È curioso che Andrij si fece più volte fotografare (per scopi pubblicitari, indubbiamente) con il “Kobzar” di Taras Ševčenko, la più importante raccolta delle poesie di questo gigante della letteratura ucraina dell’Ottocento. Nel 2014 per il duecentesimo anniversario della nascita del poeta in Italia è uscito un libro di Giovanna Brogi e Oxana Pachlovska intitolato Taras Ševčenko. Dalle carceri zariste al Pantheon ucraino, un’opera meritevole d’attenzione, menzionata e citata da Massimiliano Di Pasquale nell’Abbecedario ucraino II.
Ivan Franko
Tornando ai personaggi del volume, possiamo apprendere qualcosa su un altro grande scrittore ucraino Ivan Franko. Per esempio, che Franko fu il primo autore ucraino a guadagnarsi da vivere con la scrittura. Ma fu anche un vero e consapevole pensatore politico che appartiene alla storia spirituale non soltanto ucraina, ma anche europea.

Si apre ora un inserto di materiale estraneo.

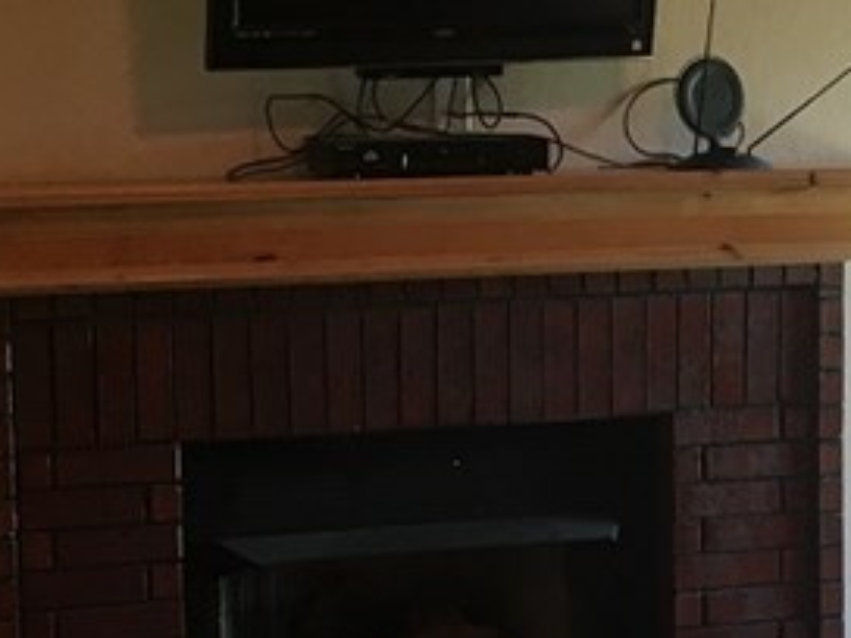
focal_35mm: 109
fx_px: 2680
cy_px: 325
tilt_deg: -6.3
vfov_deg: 13.6
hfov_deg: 18.0
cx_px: 623
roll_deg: +0.8
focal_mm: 4.15
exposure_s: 1/30
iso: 64
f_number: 2.2
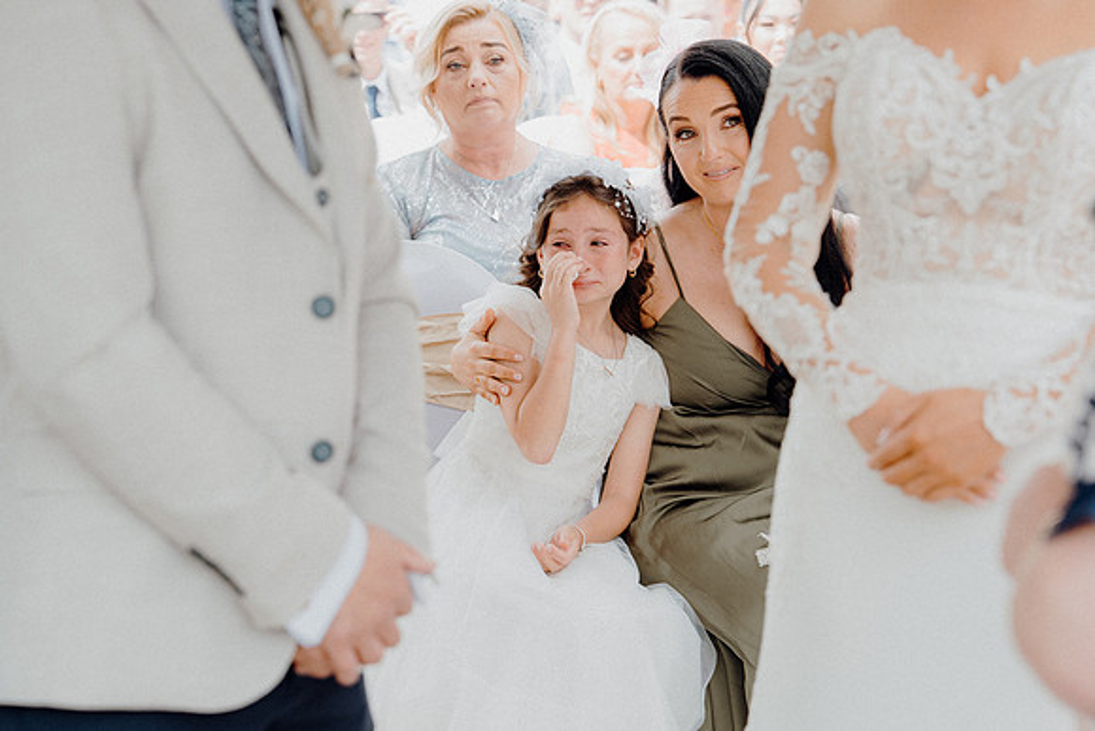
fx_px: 3194
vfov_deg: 13.0
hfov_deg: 19.5
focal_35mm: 105
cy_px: 366
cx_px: 548
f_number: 3.5
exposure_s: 1/200
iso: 125
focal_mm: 70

Ad esempio, Di Pasquale definisce Franko come ‘un antesignano del socialismo “dal volto umano”’ (p. 96), una descrizione che assume un significato simbolico nell’anno del centenario della nascita di Alexander Dubček, il protagonista della primavera di Praga nel 1968 noto proprio per il tentativo di realizzare il socialismo “dal volto umano” nel suo paese.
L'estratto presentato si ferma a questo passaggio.